— SELECTION —

And if we only want to gather the results at the end, the concat pattern can be used with toArray instead of last():
concat(request1, request2, request3).pipe(toArray());
So far that’s all fairly straightforward. Now we come to the specific challenge: how would we change this so that any request in the sequence can use, as input, the result of any of the previous requests?
In essence this challenge boils down to aggregating the results as we go down the pipe, so that the results of all previous requests are available at any point, and the aggregate of all results is output from the sequence as a whole.
Using Standard RxJS
To utilise the interim results using out-of-the-box RxJS there are 3 basic patterns that can be used:
- Nested requests
- Local variables
- Aggregate per request
Nested Requests
Nesting the requests is undoubtedly the simplest approach. Results of previous requests are kept in scope by nesting subsequent requests. A typical pattern would be something like:
request1.pipe(
mergeMap(result1=>request2(result1)).pipe(
mergeMap(result2=>request3(result1, result2)).pipe(
map(result3 => [result1, result2, result3]),
)
)
);
The reason this solution doesn’t feel quite right is that the nested structure does not reflect the linear nature of the requests. And wasn’t nesting something that Promises were brought in to get rid of?
Local variables
Local variables can be used to save whatever interim values are desired. The only thing to be wary of is scoping. If it possible to have multiple instances of the observable in play at the same time then each instance need its own set of local variables, which is solved using the defer:
defer( () => {
const result1, result2;
return request1.pipe(
tap(result => result1 = result),
mergeMap(()=>request2(result1)).pipe(
tap(result => results2 = result)),
mergeMap(()=>request3(result1, result2)),
map(result3 => [result1, result2, result3])),
);
});
Exactly the same can be achieved using the concat pattern:
defer( () => {
const result1, result2, result3;
return concat(
request1.pipe(tap(result => result1=result)),
request2(result1).pipe(tap(result => result2=result)),
request3(result1, result2).pipe(tap(result => results3=result)),
of([result1, result2, result3]),
).pipe(last());
});
The problem here is the amount of boilerplate. It is significant enough to generally avoid the approach. Another issue is the use of tap, which feels very non-functional.
Aggregate per request
We can solve the problem of using tap by passing the aggregated set of results-so-far down the pipe, so that each request modifies and passes the aggregate value on. However, this requires that the results-so-far are collected into a single compound value, eg an array. We can use destructuring to simplify access back to the individual values, but because we also need the whole result-so-far within each mergeMap so that we can append to it, destructuring requires an extra assignment to achieve. The following example shows a couple of different possible approaches to dereferencing:
request1.pipe(
map(result1 => [result1]);
mergeMap(results => {
const [result1] = results;
return request2(result1);
}).pipe(
map(result2 => [...results, result2])

Spatial question records:
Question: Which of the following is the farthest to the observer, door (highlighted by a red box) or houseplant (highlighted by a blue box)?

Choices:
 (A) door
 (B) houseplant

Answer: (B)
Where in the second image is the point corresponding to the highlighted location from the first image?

— JOB —
Please copy the RxJS passage word for word, starting with "In essence this" and going on through "as a whole.". The records play no part in the work here.

— ANSWER FOR THE TASK —
In essence this challenge boils down to aggregating the results as we go down the pipe, so that the results of all previous requests are available at any point, and the aggregate of all results is output from the sequence as a whole.